• VORLIEGENDER TEXT
Deutschland – Russland
„Wandel durch Handel“ ist passé. Das deutsche Exportmodell wird sich grundlegend anpassen. Der 24.2.22 hat auch dem letzten Putin-Versteher verdeutlicht, dass Demokratie und Freiheit einen Preis haben. Die Versicherungsprämie wird in deutlich diversifizierteren → Lieferketten und Absatzmärkten bestehen.
Deutschland – China
Die deutsche Wirtschaft bewertet das China-Geschäft neu. Was für Russland im Kleinen gilt, betrifft China im Großen: Die Zeit der Naivität ist vorbei. Deutsche Unternehmen werden sich zügig um zusätzliche Beschaffungs- und Absatzmärkte kümmern, um die teilweise enorme Abhängigkeit von Xi Jinping zu verringern.
Europäische Integration
Die EU bleibt Mittelmaß. Im Zeichen äußerer Bedrohung stehen die EU-Mitglieder zwar erfreulich geschlossen zusammen. Für den Aufbau einer europäischen Verteidigungsgemeinschaft wird der Elan aber nicht reichen. Sobald der gemeinsame Gegner entfällt, brechen die nationalen Egoismen wieder auf.

• AUFGABEN
1 > Beantworten Sie die folgenden Fragen zum vorliegenden Text.
(a) Welches Datum nennt der Abschnitt „Deutschland – Russland“?
(b) Von wem sollen deutsche Unternehmen laut dem Abschnitt „Deutschland – China“ weniger abhängig werden?
(c) Wofür wird laut dem Abschnitt „Europäische Integration“ der Elan nicht reichen?
2 > Schreiben Sie aus dem vorliegenden Text die Stelle von „Deutschland – China“ bis einschließlich „Jinping zu verringern.“ wortgetreu ab.
3 > Nennen Sie alle Zwischenüberschriften des vorliegenden Textes.
Die Einträge sind eigenständiges Material und gehören nicht zum vorliegenden Text.

• BEIGEFÜGTE EINTRÄGE
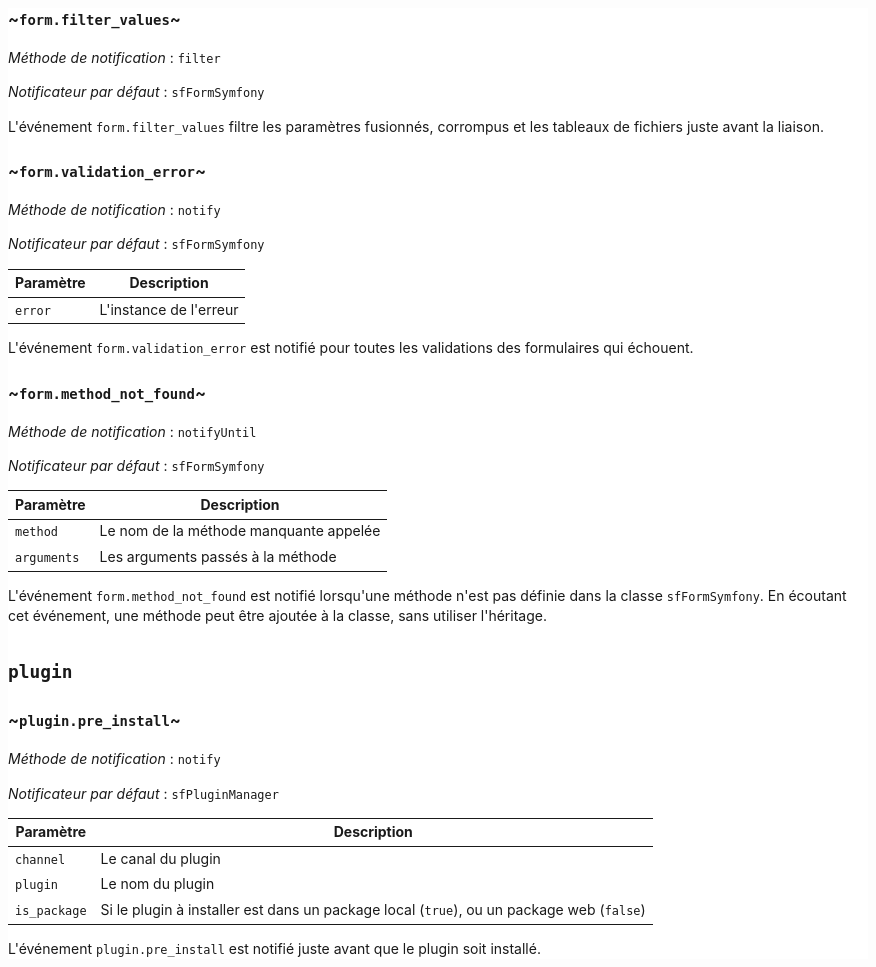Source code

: ### ~`form.filter_values`~

*Méthode de notification* : `filter`

*Notificateur par défaut* : `sfFormSymfony`

L'événement `form.filter_values` filtre les paramètres fusionnés, corrompus et
les tableaux de fichiers juste avant la liaison.

### ~`form.validation_error`~

*Méthode de notification* : `notify`

*Notificateur par défaut* : `sfFormSymfony`

| Paramètre  | Description
| ---------- | ------------------
| `error`    | L'instance de l'erreur

L'événement `form.validation_error` est notifié pour toutes les validations des formulaires qui échouent.

### ~`form.method_not_found`~

*Méthode de notification* : `notifyUntil`

*Notificateur par défaut* : `sfFormSymfony`

| Paramètre   | Description
| ----------- | -----------
| `method`    | Le nom de la méthode manquante appelée
| `arguments` | Les arguments passés à la méthode

L'événement `form.method_not_found` est notifié lorsqu'une méthode n'est pas
définie dans la classe `sfFormSymfony`. En écoutant cet événement, une méthode peut
être ajoutée à la classe, sans utiliser l'héritage.

`plugin`
--------

### ~`plugin.pre_install`~

*Méthode de notification* : `notify`

*Notificateur par défaut* : `sfPluginManager`

| Paramètre    | Description
| ------------ | -----------
| `channel`    | Le canal du plugin
| `plugin`     | Le nom du plugin
| `is_package` | Si le plugin à installer est dans un package local (`true`), ou un package web (`false`)

L'événement `plugin.pre_install` est notifié juste avant que le plugin soit
installé.
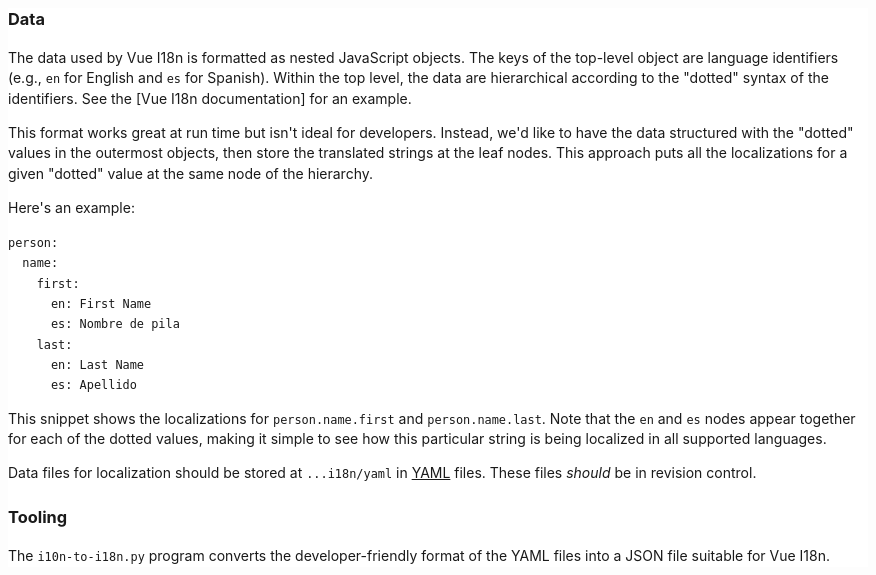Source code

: ### Data

The data used by Vue I18n 
is formatted as nested JavaScript objects.
The keys of the top-level object
are language identifiers (e.g., `en` for English
and `es` for Spanish).
Within the top level,
the data are hierarchical according to the
"dotted" syntax of the identifiers.
See the [Vue I18n documentation]
for an example.

This format works great at run time
but isn't ideal for developers.
Instead,
we'd like to have the data structured
with the "dotted" values in the outermost objects,
then store the translated strings
at the leaf nodes.
This approach puts all the localizations
for a given "dotted" value
at the same node of the hierarchy.

Here's an example:

    person:
      name:
        first:
          en: First Name
          es: Nombre de pila
        last:
          en: Last Name
          es: Apellido

This snippet shows the localizations
for `person.name.first` and `person.name.last`.
Note that the `en` and `es` nodes appear together
for each of the dotted values,
making it simple to see how this particular
string is being localized in all supported languages.

Data files for localization should be stored
at `...i18n/yaml`
in [YAML](https://yaml.org/) files.
These files _should_ be in revision control.

### Tooling

The `i10n-to-i18n.py` program
converts the developer-friendly
format of the YAML files
into a JSON file suitable for Vue I18n.
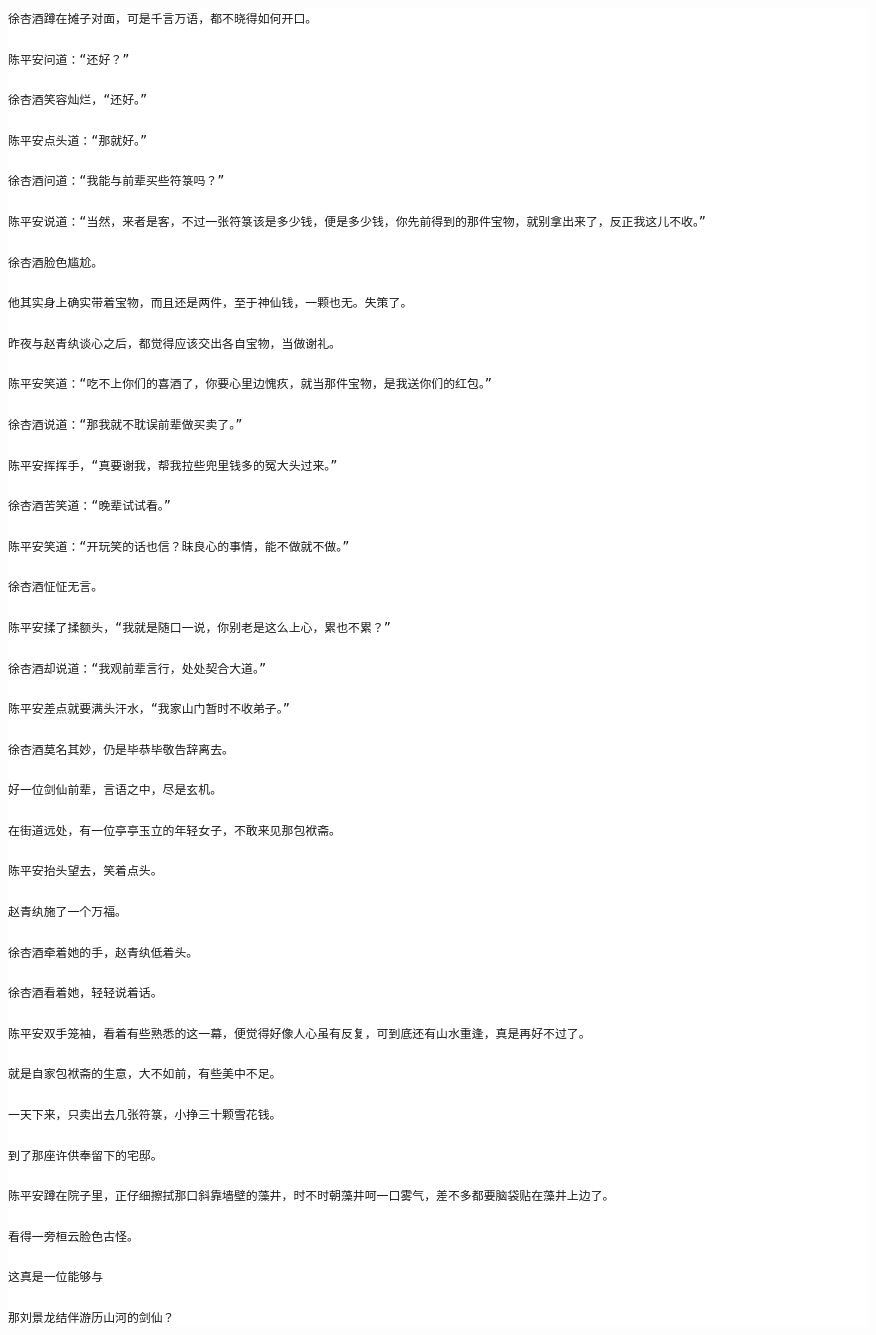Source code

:     徐杏酒蹲在摊子对面，可是千言万语，都不晓得如何开口。

    陈平安问道：“还好？”

    徐杏酒笑容灿烂，“还好。”

    陈平安点头道：“那就好。”

    徐杏酒问道：“我能与前辈买些符箓吗？”

    陈平安说道：“当然，来者是客，不过一张符箓该是多少钱，便是多少钱，你先前得到的那件宝物，就别拿出来了，反正我这儿不收。”

    徐杏酒脸色尴尬。

    他其实身上确实带着宝物，而且还是两件，至于神仙钱，一颗也无。失策了。

    昨夜与赵青纨谈心之后，都觉得应该交出各自宝物，当做谢礼。

    陈平安笑道：“吃不上你们的喜酒了，你要心里边愧疚，就当那件宝物，是我送你们的红包。”

    徐杏酒说道：“那我就不耽误前辈做买卖了。”

    陈平安挥挥手，“真要谢我，帮我拉些兜里钱多的冤大头过来。”

    徐杏酒苦笑道：“晚辈试试看。”

    陈平安笑道：“开玩笑的话也信？昧良心的事情，能不做就不做。”

    徐杏酒怔怔无言。

    陈平安揉了揉额头，“我就是随口一说，你别老是这么上心，累也不累？”

    徐杏酒却说道：“我观前辈言行，处处契合大道。”

    陈平安差点就要满头汗水，“我家山门暂时不收弟子。”

    徐杏酒莫名其妙，仍是毕恭毕敬告辞离去。

    好一位剑仙前辈，言语之中，尽是玄机。

    在街道远处，有一位亭亭玉立的年轻女子，不敢来见那包袱斋。

    陈平安抬头望去，笑着点头。

    赵青纨施了一个万福。

    徐杏酒牵着她的手，赵青纨低着头。

    徐杏酒看着她，轻轻说着话。

    陈平安双手笼袖，看着有些熟悉的这一幕，便觉得好像人心虽有反复，可到底还有山水重逢，真是再好不过了。

    就是自家包袱斋的生意，大不如前，有些美中不足。

    一天下来，只卖出去几张符箓，小挣三十颗雪花钱。

    到了那座许供奉留下的宅邸。

    陈平安蹲在院子里，正仔细擦拭那口斜靠墙壁的藻井，时不时朝藻井呵一口雾气，差不多都要脑袋贴在藻井上边了。

    看得一旁桓云脸色古怪。

    这真是一位能够与

    那刘景龙结伴游历山河的剑仙？
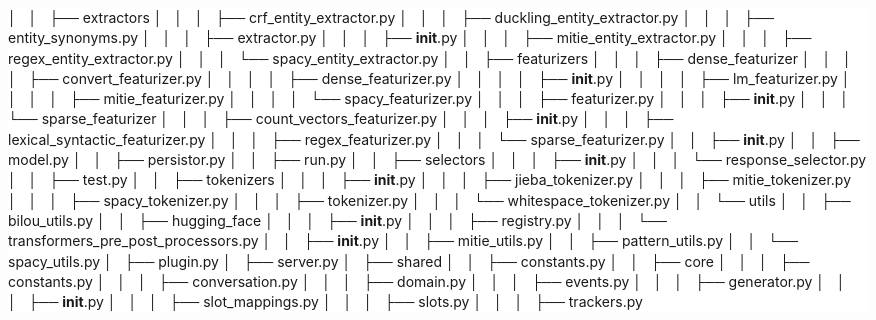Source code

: │   │   ├── extractors
│   │   │   ├── crf_entity_extractor.py
│   │   │   ├── duckling_entity_extractor.py
│   │   │   ├── entity_synonyms.py
│   │   │   ├── extractor.py
│   │   │   ├── __init__.py
│   │   │   ├── mitie_entity_extractor.py
│   │   │   ├── regex_entity_extractor.py
│   │   │   └── spacy_entity_extractor.py
│   │   ├── featurizers
│   │   │   ├── dense_featurizer
│   │   │   │   ├── convert_featurizer.py
│   │   │   │   ├── dense_featurizer.py
│   │   │   │   ├── __init__.py
│   │   │   │   ├── lm_featurizer.py
│   │   │   │   ├── mitie_featurizer.py
│   │   │   │   └── spacy_featurizer.py
│   │   │   ├── featurizer.py
│   │   │   ├── __init__.py
│   │   │   └── sparse_featurizer
│   │   │       ├── count_vectors_featurizer.py
│   │   │       ├── __init__.py
│   │   │       ├── lexical_syntactic_featurizer.py
│   │   │       ├── regex_featurizer.py
│   │   │       └── sparse_featurizer.py
│   │   ├── __init__.py
│   │   ├── model.py
│   │   ├── persistor.py
│   │   ├── run.py
│   │   ├── selectors
│   │   │   ├── __init__.py
│   │   │   └── response_selector.py
│   │   ├── test.py
│   │   ├── tokenizers
│   │   │   ├── __init__.py
│   │   │   ├── jieba_tokenizer.py
│   │   │   ├── mitie_tokenizer.py
│   │   │   ├── spacy_tokenizer.py
│   │   │   ├── tokenizer.py
│   │   │   └── whitespace_tokenizer.py
│   │   └── utils
│   │       ├── bilou_utils.py
│   │       ├── hugging_face
│   │       │   ├── __init__.py
│   │       │   ├── registry.py
│   │       │   └── transformers_pre_post_processors.py
│   │       ├── __init__.py
│   │       ├── mitie_utils.py
│   │       ├── pattern_utils.py
│   │       └── spacy_utils.py
│   ├── plugin.py
│   ├── server.py
│   ├── shared
│   │   ├── constants.py
│   │   ├── core
│   │   │   ├── constants.py
│   │   │   ├── conversation.py
│   │   │   ├── domain.py
│   │   │   ├── events.py
│   │   │   ├── generator.py
│   │   │   ├── __init__.py
│   │   │   ├── slot_mappings.py
│   │   │   ├── slots.py
│   │   │   ├── trackers.py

• LÖSUNGEN
1 >
(a) 24.2.22
(b) Von Xi Jinping
(c) Für den Aufbau einer europäischen Verteidigungsgemeinschaft

2 >
Deutschland – China
Die deutsche Wirtschaft bewertet das China-Geschäft neu. Was für Russland im Kleinen gilt, betrifft China im Großen: Die Zeit der Naivität ist vorbei. Deutsche Unternehmen werden sich zügig um zusätzliche Beschaffungs- und Absatzmärkte kümmern, um die teilweise enorme Abhängigkeit von Xi Jinping zu verringern.

3 >
Deutschland – Russland
Deutschland – China
Europäische Integration